Article

St. James Church, Marden Ash, Ongar

Published in Issue 61

St James Marden Ash, lies in the parish of High Ongar. It was in 1879 that local residents decided that they needed their own church to provide a place of worship for those unable to travel to St Mary’s High Ongar through age or ill health. The public were invited to subscribe to the building of a new church. A benefactor, Mr James Trayler of Southsea in Kent generously gifted the land to the church. However, despite this kindly donation, insufficient funds were raised for the rest of the project and so a necessary modification to the original design was achieved by excluding a proposed semi-circuIar Apse.

On the 29th August 1882 the ceremony of laying the foundation stone was performed by Sir H J Selwin-lbbetson Bart., MP. During the construction stage the Bell was hung in the solid stone bell-cote at the west-end of the Church, it had been cast during 1882 by "Mears & Stainbank" at their foundry in London. Less than a year later on the Friday 26th January 1883 the Service of Dedication of St. James’ Church took place attended by a large congregation of local people.

The completed building, described as being in the late Perpendicular style, was large enough to house a congregation of one hundred. The church was entered via the porch at the west-end of the Nave, to one
side of the porch was a small vestry for the administering clergy and on the other side was a little chamber for the church organ.

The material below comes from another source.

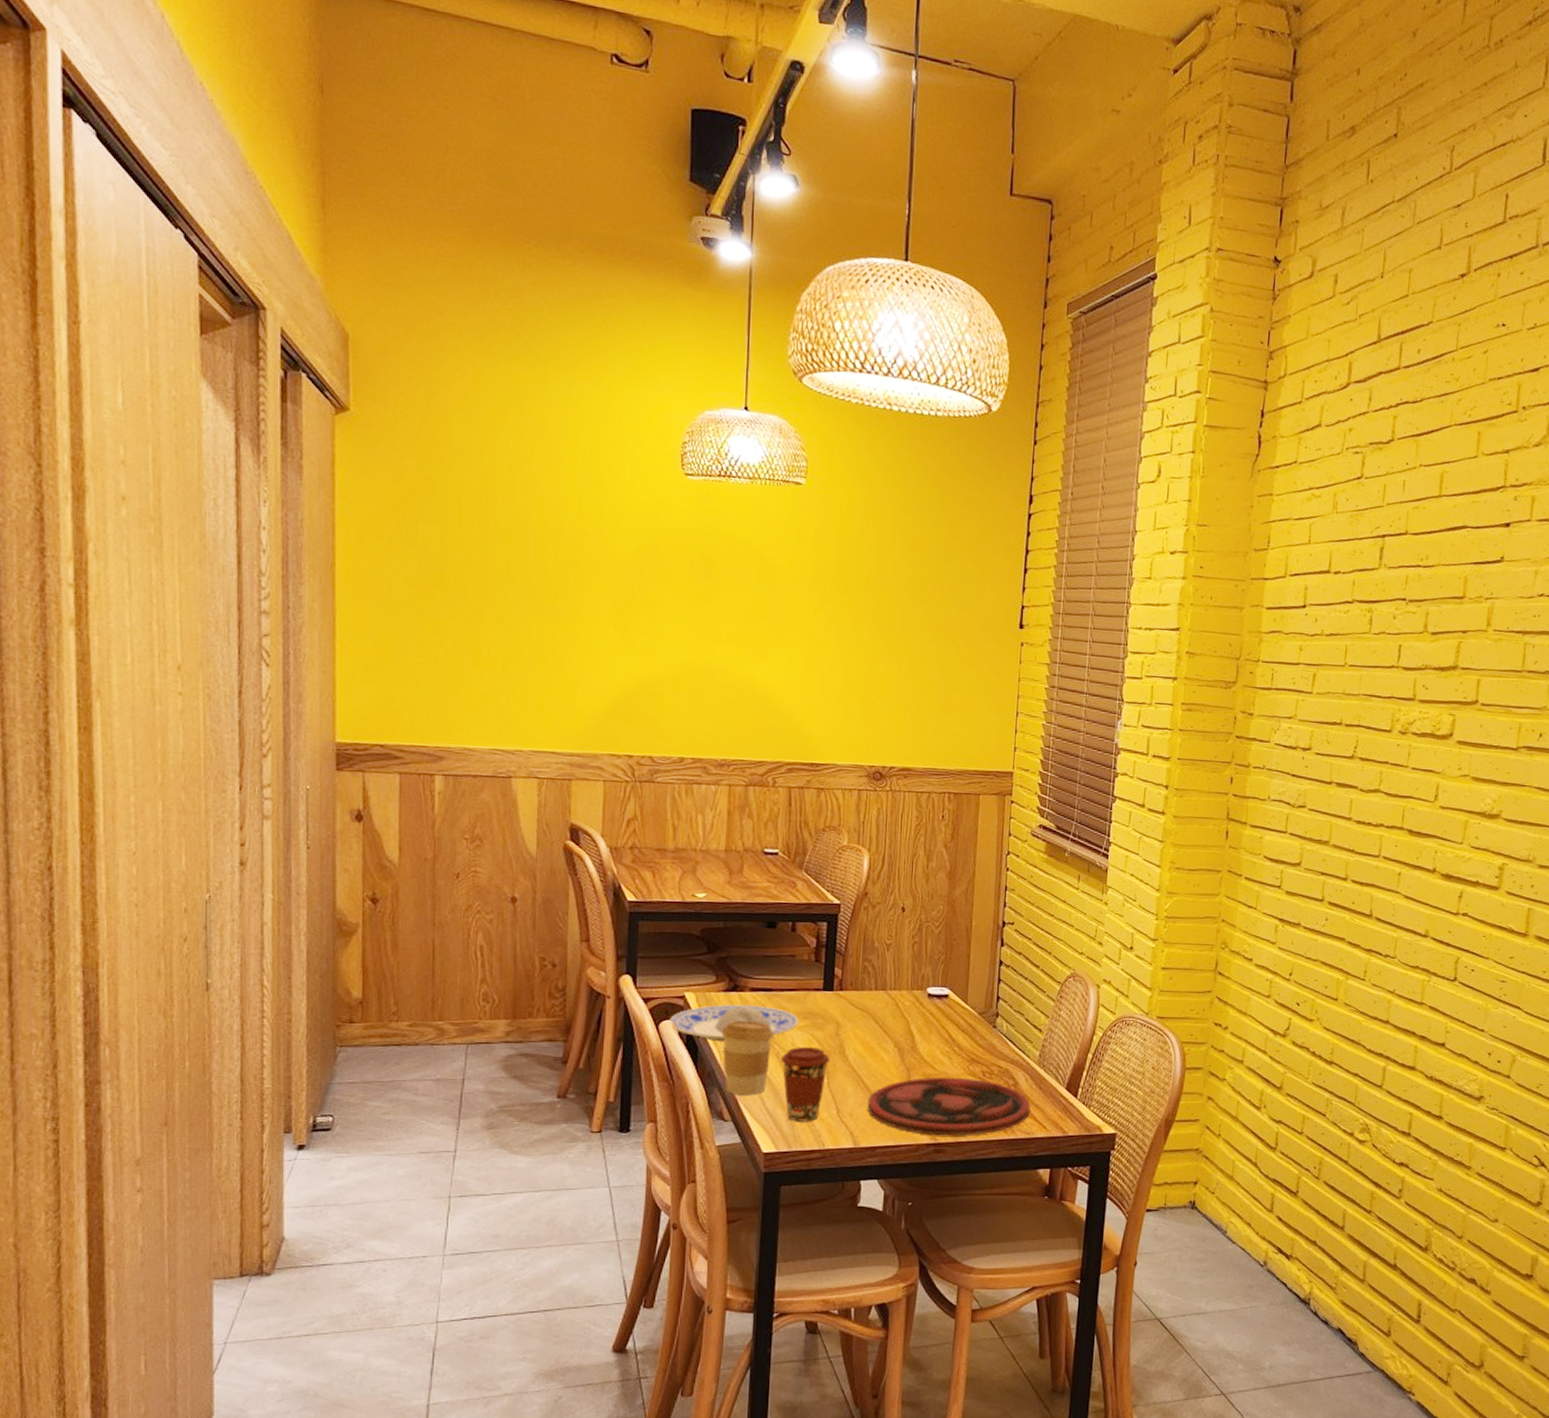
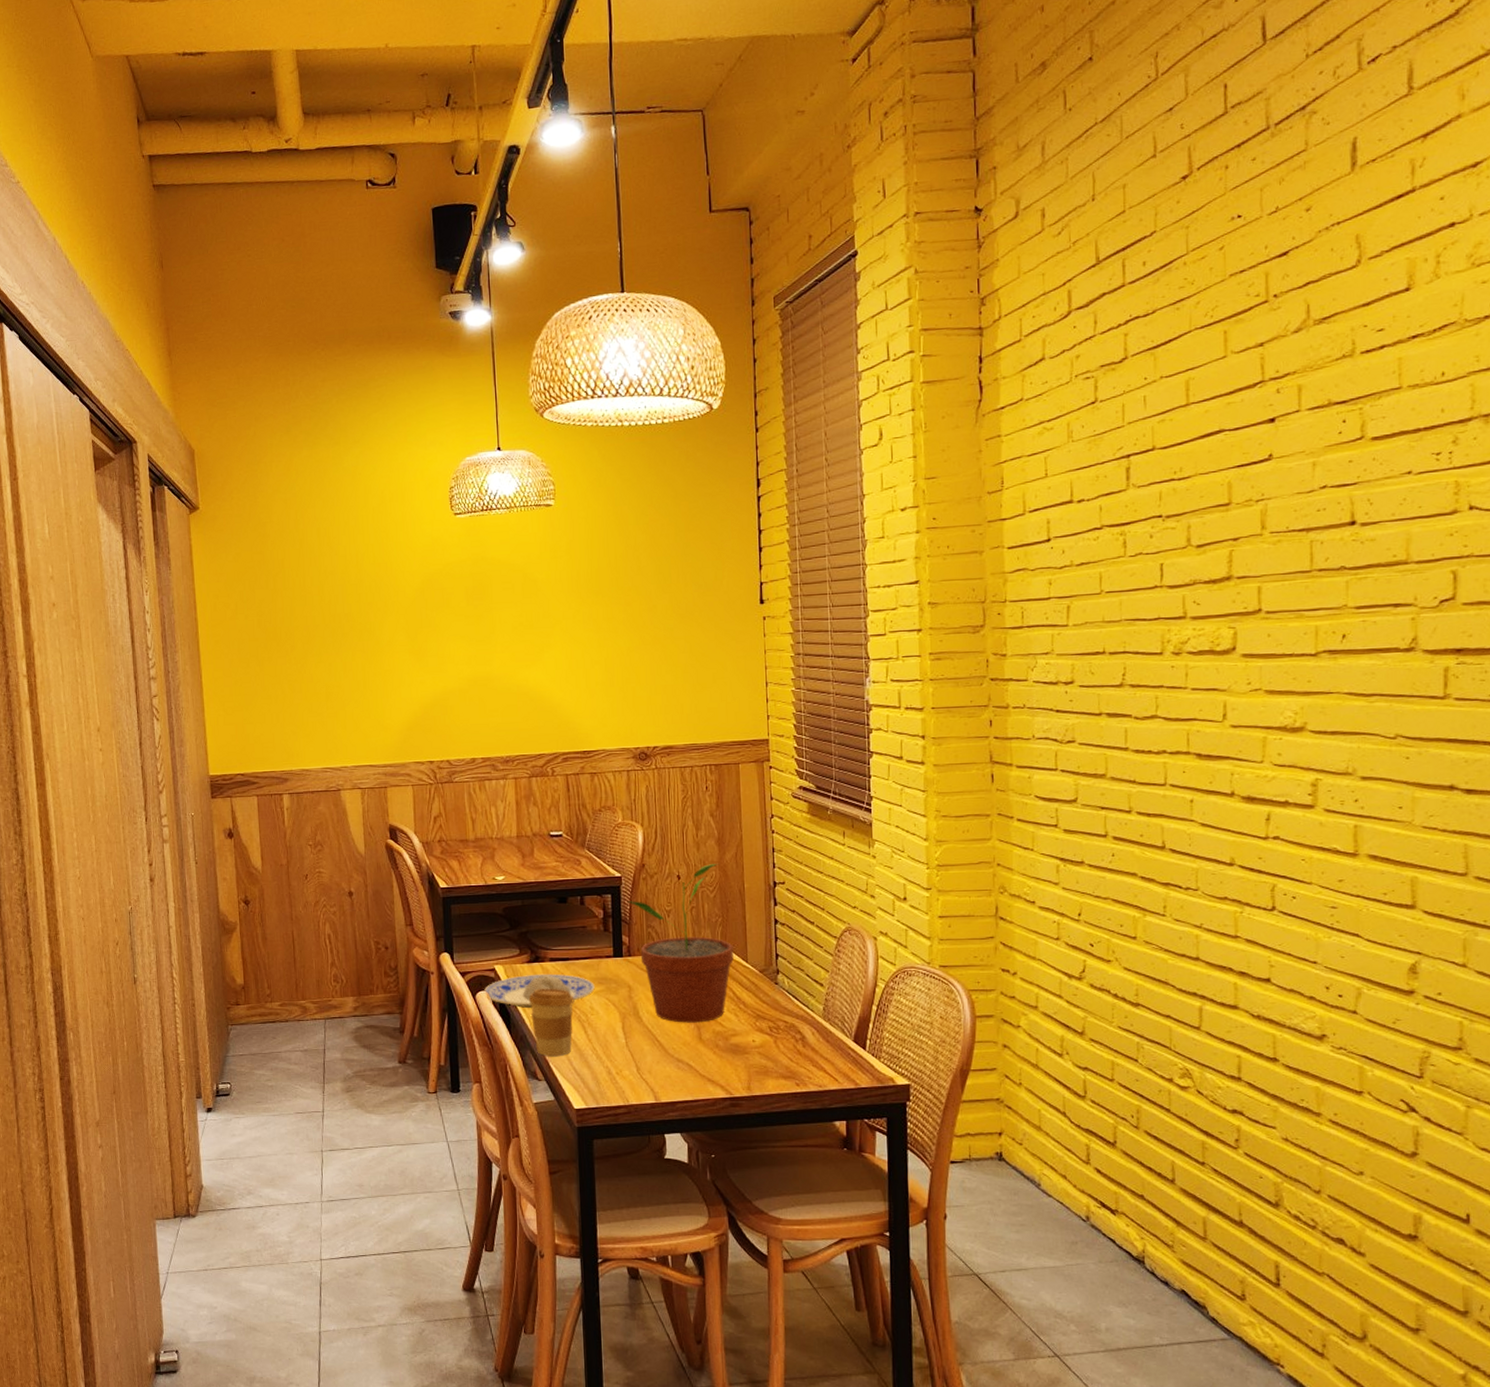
coffee cup: present [780,1047,830,1122] -> none [582,1010,626,1080]
potted plant: none [844,898,954,1064] -> present [627,864,734,1023]
plate: present [867,1077,1031,1136] -> none [664,1033,820,1090]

The church had exterior walls laced with old English flint, having box-ground Bath-Stone groins to the angles. The buttresses, copings, plinths, eaves and strings and other parts were also of stone. Above the western end of the church was a bell-cote of solid stone, surrounded by a gable cross and the entrance below was gabled and frtuned in timber.

St James church circa 1900
The roof was tiled and surmounted at the east-end by an oak cross. Internally the walls were of red brick, the roof had exposed rafters and a central aisle composed of red Staffordshire tiles with the remaining flooring covered in wood blocks. There was a coke stove which provided heating via floor gratings and for comfort rush-seated chairs.

The church then served the local community for 62 years until January 1945, when an enemy V2 rocket fell close-by damaging it beyond repair.

In 1958 a new church was built on the site.